Firstly section 191 of the Indian Penal Code states that “Whoever, being legally bound by an oath or by an express provision of law to state the truth or being bound by law to make a declaration upon any subject, makes any statement which is false, and which he either knows or believes to be false or does not believe to be true, is said to give false evidence.”
This offence is also called perjury or forswearing. This basically means a person is misrepresenting the truth willfully when under oath. For example, when a witness is produced in court and is kept under oath. But he lies when he was kept in oath because of which a criminal had been set free from prosecution or an innocent man is sent to jail.
Such a person is said to have committed the offence of forswearing or perjury.
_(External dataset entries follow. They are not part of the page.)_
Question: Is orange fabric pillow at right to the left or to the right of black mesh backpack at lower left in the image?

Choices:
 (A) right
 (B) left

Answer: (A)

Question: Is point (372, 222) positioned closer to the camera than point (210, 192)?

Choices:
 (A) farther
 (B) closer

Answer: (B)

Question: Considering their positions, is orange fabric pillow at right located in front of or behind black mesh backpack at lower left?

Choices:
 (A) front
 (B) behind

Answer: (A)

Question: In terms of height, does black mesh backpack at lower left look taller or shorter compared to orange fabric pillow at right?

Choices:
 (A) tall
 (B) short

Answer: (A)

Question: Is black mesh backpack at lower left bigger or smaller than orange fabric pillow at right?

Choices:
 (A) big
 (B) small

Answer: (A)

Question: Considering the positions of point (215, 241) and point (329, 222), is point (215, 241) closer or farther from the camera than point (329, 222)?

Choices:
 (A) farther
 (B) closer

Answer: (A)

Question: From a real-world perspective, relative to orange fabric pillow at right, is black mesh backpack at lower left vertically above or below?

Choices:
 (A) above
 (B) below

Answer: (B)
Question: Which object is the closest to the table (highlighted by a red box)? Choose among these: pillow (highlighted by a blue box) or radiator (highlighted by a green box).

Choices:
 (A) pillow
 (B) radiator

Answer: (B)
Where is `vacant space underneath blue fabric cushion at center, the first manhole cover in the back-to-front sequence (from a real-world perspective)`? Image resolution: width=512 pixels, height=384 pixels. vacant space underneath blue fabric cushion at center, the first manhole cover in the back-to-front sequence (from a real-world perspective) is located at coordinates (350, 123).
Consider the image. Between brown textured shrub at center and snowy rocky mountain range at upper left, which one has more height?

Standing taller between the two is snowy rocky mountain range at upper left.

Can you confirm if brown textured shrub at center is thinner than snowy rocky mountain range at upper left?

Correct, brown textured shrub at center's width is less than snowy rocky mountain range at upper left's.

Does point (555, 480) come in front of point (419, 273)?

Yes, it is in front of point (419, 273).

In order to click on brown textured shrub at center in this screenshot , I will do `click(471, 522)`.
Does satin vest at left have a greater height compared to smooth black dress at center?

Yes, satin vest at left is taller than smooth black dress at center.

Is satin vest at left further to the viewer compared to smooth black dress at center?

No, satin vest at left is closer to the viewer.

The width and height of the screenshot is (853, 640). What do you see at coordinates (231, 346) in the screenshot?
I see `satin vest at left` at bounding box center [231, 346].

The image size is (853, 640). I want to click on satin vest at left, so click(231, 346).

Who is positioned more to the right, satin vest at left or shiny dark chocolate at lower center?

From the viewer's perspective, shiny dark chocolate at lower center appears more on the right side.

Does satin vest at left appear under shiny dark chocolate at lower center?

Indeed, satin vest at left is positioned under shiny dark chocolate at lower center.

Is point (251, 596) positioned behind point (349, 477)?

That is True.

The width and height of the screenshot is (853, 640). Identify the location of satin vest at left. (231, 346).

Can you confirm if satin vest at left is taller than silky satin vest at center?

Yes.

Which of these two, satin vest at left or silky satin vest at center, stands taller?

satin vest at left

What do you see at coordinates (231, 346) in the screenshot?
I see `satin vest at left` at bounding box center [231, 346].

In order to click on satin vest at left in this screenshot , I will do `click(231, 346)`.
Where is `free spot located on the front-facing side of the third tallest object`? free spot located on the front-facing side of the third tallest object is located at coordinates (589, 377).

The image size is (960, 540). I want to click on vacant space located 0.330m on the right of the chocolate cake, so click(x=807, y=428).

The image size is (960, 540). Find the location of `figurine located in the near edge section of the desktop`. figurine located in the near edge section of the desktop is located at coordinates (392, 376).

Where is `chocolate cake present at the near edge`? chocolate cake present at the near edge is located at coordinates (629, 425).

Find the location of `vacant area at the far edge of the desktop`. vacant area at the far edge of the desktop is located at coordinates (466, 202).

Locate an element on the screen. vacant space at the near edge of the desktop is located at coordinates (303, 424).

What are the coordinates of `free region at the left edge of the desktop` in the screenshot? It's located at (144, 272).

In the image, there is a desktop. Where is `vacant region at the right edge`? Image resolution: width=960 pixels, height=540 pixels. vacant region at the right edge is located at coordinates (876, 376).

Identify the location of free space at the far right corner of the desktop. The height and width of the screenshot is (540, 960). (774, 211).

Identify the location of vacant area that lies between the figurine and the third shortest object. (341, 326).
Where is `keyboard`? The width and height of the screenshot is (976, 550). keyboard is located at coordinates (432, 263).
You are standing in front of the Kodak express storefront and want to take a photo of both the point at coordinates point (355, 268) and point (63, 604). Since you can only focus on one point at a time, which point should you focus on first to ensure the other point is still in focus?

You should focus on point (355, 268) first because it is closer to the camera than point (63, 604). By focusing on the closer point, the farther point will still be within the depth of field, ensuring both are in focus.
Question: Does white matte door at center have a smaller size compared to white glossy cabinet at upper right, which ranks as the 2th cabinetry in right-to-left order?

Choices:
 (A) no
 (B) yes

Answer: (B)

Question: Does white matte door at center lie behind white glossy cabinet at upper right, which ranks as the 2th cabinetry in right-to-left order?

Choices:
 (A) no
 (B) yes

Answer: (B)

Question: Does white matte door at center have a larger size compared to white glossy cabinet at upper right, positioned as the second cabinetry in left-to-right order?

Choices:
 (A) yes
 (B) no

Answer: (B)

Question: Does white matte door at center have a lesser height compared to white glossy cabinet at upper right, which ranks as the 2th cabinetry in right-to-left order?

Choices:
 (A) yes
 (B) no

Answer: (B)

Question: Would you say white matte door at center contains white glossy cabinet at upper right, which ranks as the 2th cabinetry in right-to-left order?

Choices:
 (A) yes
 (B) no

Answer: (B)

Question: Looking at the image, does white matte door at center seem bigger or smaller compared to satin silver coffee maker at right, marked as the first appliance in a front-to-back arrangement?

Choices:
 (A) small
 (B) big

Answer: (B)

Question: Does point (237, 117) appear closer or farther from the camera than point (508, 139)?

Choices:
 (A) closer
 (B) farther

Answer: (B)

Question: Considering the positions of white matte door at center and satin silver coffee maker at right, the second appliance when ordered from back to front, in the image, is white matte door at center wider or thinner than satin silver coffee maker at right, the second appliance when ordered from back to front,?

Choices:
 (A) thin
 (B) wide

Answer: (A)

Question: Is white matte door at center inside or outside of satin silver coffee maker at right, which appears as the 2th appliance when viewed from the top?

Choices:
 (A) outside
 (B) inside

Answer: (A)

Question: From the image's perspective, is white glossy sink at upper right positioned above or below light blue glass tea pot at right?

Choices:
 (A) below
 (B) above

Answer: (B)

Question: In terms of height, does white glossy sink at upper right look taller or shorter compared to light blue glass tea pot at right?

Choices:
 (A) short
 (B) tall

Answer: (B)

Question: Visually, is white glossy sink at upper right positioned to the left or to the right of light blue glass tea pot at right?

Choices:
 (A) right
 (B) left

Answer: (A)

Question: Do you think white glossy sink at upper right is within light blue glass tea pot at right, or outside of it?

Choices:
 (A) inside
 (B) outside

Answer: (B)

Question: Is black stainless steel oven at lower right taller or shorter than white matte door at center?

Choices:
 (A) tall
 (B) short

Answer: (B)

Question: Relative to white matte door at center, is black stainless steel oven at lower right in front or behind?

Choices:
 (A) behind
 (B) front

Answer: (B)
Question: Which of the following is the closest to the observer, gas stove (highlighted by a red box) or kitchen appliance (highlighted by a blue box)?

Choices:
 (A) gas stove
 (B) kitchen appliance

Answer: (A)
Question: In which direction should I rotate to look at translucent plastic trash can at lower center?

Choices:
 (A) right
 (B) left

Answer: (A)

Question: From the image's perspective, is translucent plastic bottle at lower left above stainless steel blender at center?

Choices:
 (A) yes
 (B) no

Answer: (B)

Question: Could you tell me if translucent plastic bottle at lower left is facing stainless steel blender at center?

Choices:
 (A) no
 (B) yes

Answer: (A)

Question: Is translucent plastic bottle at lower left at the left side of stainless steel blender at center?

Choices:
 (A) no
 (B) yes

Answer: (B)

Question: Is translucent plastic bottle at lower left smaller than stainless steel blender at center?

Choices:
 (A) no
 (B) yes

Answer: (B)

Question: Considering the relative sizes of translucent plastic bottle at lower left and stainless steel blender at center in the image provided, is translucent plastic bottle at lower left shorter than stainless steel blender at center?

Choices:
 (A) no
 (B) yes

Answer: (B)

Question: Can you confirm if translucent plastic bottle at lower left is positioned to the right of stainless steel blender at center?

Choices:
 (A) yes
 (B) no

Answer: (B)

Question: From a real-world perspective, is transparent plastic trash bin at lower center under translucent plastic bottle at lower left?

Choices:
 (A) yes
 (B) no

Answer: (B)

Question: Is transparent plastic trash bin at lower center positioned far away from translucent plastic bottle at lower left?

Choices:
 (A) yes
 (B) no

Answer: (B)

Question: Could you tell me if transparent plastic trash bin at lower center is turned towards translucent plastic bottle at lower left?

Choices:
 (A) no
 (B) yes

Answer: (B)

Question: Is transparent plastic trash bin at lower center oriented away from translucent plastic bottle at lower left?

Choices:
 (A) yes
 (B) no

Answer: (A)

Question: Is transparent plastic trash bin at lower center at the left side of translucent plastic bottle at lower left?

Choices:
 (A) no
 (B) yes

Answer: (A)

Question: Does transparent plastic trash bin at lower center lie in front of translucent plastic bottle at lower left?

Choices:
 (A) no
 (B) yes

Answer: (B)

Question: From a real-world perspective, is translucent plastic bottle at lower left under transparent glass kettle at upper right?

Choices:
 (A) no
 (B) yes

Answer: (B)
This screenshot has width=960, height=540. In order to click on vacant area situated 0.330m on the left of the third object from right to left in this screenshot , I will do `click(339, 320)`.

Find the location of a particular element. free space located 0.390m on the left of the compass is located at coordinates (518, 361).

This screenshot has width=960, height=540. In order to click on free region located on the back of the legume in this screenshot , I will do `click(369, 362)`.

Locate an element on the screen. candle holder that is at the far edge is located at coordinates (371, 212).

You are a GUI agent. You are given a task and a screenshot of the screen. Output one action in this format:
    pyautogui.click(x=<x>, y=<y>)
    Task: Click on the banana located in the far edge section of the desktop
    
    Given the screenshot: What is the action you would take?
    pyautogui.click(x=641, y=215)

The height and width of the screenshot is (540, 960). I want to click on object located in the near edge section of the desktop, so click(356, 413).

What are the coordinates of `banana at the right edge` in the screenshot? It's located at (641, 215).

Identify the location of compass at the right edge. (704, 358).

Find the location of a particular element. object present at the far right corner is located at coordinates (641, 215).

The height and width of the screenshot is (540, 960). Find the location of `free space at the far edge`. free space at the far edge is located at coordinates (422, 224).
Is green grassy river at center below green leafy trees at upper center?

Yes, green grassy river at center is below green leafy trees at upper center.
In court, this is considered as a serious offence as it disrupts the decorum of the court and results in miscarriage of justice.
A person who has committed the offence of perjury by lying in any stage of judicial proceeding will be punishable under section 193 of the Indian Penal Code.
Section 193 of the Indian penal code states that “Whoever intentionally gives false evidence in any stage of a judicial proceeding, or fabricates false evidence for the purpose of being used in any stage of a judicial proceeding, shall be punished with imprisonment of either description for a term which may extend to seven years, and shall also be liable to fine, and whoever intentionally gives or fabricates false evidence in any other case, shall be punished with imprisonment of either description for a term which may extend to three years, and shall also be liable to fine”.
Basically, it consists of a punishment term which may extend to a period of seven years and shall also be liable for a fine.
Such an offence is considered non – cognizable, bailable, non-compoundable. And, triable by the magistrate of the first class.